Bon ben sinon euh... graphismes 15/20. Ils sont beaux. Euh... Son, ben 17/20 c'est de la qualité hein, lu directement sur le CD... Jouabilité, 11/20 (ce qui est bien, mais pas top)... Et.. Hein ? Ah pardon, pas de notes. O.K Tant pis de toute façon moi j'y ai jamais joué à ce jeu, en fait. En plus, j'ai récupéré la notation sur un site et pour le texte j'ai fait un copier/coller... hein ? Non, les jeux vidéo j'aime pas ça non, c'est pour les gamins... Mais pourquoi cette question ?

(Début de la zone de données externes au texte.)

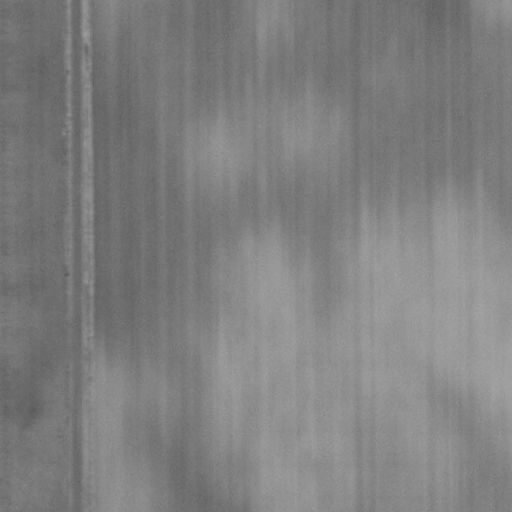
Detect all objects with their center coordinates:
road: (72, 256)
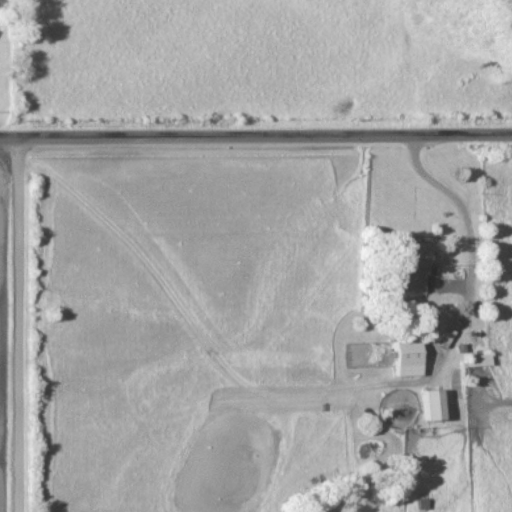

Star Parodia c'est de la bombe !

Une plongée dans le jeu...

Plus sérieusement, j'ai l'impression que ce jeu, je l'ai acheté hier ! Mais parlons plutôt maintenant d'une partie typique de Star Parodia...
Est-ce que je vous étonnerais si je vous disais que le dessin animé d'introduction est renversant ? De beauté et de drôlerie surtout. Non ? Alors je passerai rapidement sur cette séquence qui nous montre la planète de Bomberman attaquée par des Extra-terrestres aussi délirants les uns que les autres. Sont demeurés seuls dans l'espace une patrouille composée des vaisseaux les plus performants : un Bomberman géant, une Nec Pc-Engine première version, et le fabuleux vaisseau de Super Star Soldier... Vaillamment, ces dignes représentants du monde libre n'écoutent que leur courage et partent à l'assaut de la flotte ennemie.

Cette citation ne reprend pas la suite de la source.